[LLVMdev] Using LLVM for decompiling.

Mon May 7 10:08:38 PDT 2012

On 5/7/2012 11:45 AM, James Courtier-Dutton wrote:
> On 7 May 2012 16:31, John Criswell<criswell at illinois.edu>  wrote:
>> Given that you've completed steps one and two (i.e., you've converted the
>> binary instructions to LLVM IR and then discovered basic blocks), then yes,
>> LLVM's current analysis passes should help you with this third step.  LLVM
>> has passes that normalize loops, identify loops in local control-flow
>> graphs, identify dominators/post-dominators, etc.
> Great, which bit of the LLVM source code does this bit (3)?

Several of the passes in Analysis or Transforms. The code doesn't really 
work if it's not being output in IR, which your current library doesn't 
appear to be spitting out.
>> LLVM might have facilities for converting LLVM IR to C or C++ code (the C
>> backend was recently removed; there might be a C++ backend, but I'm not
>> sure).  However, they are primarily designed for systems for which LLVM does
>> not provide a native code generator, so the C/C++ code they output isn't
>> very readable.
> Is the reason that the C/C++ code is not very readable, because there
> is not high enough metadata in the LLVM IR to do it?
> I.e. Lack of structure.
> Or was it because it was only designed to be input to another
> compiler, so pretty structure like for loops etc, was not necessary?
> Why was the C backend removed?
>
The original reason for the C-backend was to be able to use LLVM for 
optimizations on architectures that it didn't have code generators for. 
However, several changes had been subsequently made to the IR that 
didn't update the C-backend code generator, so it got to the point where 
it tended to work only on small, trivial code samples.

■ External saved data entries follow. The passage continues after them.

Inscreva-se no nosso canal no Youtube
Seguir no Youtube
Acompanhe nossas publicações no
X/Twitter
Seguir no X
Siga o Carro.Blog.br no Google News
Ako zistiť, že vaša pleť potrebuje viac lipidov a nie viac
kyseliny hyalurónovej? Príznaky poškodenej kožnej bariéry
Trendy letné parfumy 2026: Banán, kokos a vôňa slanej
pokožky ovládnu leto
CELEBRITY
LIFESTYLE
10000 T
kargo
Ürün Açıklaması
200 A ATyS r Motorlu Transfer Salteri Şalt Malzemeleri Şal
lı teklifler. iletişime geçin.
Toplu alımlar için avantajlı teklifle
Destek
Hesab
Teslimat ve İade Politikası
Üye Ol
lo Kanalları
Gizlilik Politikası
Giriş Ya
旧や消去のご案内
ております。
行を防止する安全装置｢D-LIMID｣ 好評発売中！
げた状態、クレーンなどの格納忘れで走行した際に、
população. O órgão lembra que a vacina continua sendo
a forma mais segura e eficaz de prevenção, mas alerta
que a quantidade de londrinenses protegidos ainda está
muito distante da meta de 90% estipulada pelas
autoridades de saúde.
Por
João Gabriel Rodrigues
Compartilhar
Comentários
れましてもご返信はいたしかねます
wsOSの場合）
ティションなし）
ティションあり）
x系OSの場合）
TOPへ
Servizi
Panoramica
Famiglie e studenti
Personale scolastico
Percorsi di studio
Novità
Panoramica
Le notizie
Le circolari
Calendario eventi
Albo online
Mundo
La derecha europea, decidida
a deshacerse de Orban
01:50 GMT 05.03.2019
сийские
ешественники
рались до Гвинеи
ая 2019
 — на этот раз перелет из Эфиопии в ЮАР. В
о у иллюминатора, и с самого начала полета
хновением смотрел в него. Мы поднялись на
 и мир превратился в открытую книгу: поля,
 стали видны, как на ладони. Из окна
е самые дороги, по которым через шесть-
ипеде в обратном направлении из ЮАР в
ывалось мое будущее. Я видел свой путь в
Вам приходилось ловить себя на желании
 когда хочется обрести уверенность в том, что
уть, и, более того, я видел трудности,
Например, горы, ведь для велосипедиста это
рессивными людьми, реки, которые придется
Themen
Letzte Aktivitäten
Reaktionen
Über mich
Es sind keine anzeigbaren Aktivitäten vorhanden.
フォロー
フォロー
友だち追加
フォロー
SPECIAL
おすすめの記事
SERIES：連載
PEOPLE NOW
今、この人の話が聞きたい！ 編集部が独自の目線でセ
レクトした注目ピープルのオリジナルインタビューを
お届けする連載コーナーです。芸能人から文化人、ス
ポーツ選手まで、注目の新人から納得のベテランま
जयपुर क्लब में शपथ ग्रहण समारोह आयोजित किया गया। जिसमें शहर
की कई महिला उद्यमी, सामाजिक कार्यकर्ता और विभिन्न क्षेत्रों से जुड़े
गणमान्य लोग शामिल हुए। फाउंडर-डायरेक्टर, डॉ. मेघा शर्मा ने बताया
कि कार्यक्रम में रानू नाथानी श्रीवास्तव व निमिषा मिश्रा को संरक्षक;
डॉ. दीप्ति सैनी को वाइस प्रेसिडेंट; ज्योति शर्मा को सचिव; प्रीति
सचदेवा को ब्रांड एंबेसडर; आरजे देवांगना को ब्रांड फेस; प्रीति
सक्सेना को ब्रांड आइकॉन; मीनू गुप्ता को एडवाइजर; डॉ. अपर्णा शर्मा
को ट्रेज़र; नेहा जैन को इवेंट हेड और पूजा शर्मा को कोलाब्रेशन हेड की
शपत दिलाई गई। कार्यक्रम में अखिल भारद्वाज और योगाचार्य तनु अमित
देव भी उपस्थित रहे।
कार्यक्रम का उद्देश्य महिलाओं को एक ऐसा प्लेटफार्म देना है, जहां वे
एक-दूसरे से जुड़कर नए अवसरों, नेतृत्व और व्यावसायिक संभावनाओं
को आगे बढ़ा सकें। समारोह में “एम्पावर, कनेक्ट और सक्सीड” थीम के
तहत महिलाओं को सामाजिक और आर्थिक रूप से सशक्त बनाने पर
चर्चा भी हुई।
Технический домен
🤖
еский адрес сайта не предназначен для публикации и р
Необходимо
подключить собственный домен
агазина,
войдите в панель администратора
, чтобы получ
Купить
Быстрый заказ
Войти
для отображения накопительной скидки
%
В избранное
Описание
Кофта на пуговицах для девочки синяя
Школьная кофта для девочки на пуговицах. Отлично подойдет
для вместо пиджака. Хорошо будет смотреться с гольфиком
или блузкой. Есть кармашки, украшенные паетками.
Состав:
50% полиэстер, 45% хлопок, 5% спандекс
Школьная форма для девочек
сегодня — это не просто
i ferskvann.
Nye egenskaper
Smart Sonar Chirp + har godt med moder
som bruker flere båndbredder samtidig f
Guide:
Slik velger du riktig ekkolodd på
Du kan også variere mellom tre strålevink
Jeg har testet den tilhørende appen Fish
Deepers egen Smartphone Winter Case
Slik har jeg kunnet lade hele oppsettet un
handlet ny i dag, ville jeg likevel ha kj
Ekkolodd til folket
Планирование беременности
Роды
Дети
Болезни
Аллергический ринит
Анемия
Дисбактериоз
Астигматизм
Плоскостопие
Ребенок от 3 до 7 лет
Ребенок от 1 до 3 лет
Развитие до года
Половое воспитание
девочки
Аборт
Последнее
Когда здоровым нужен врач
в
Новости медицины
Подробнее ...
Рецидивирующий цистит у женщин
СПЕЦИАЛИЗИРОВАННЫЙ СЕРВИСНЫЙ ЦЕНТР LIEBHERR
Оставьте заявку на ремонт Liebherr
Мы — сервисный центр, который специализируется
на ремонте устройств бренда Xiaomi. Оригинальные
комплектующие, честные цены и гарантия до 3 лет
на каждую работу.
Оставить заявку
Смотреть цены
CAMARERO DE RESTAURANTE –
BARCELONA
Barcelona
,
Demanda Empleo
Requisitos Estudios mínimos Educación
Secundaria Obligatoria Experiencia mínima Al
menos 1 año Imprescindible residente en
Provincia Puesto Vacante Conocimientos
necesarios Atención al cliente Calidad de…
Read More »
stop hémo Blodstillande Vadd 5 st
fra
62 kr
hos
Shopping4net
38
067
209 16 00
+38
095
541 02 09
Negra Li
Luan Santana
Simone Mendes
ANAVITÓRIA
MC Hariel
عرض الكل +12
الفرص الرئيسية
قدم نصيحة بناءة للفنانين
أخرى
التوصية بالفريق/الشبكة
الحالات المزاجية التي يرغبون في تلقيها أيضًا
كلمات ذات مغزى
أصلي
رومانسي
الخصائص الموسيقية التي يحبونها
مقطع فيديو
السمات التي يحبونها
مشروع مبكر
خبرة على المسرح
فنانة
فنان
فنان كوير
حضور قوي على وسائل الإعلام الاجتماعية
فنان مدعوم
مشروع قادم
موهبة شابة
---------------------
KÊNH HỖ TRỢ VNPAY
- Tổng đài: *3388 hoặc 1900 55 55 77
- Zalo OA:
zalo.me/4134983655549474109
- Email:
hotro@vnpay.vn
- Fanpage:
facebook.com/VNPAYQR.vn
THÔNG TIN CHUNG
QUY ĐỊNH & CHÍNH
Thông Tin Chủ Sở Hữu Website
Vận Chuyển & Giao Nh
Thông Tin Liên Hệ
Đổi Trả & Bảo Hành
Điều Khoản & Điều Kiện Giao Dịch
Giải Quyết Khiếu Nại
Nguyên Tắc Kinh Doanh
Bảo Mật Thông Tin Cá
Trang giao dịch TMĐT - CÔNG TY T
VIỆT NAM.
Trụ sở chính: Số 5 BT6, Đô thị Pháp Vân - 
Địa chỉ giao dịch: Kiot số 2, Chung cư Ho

It was never intended to be a decompiler, so the output was never 
particularly readable, and it didn't bother trying to structure if 
statements (IIRC, it was pretty much entirely goto-based). I earlier 
linked to a project which purports to be able to output more readable 
code as a backend (to try to do source-to-source translations for OpenCL 
kernels), but I haven't had the time to investigate it in great detail, 
so I don't know how well it holds up to the code.

Decompiling control flow is fairly easy to do (google "control flow 
structuring" or similar terms and you'll hit open a few troves of papers 
which give fairly clear details on how to do it), so it's rather the 
problem that stripped, optimized executables don't give you reliable 
ways to find functions (or parameters, for that matter) and the complete 
abolition of typing and variable information that makes decompiling 
extremely difficult.

-- 
Joshua Cranmer
News submodule owner
DXR coauthor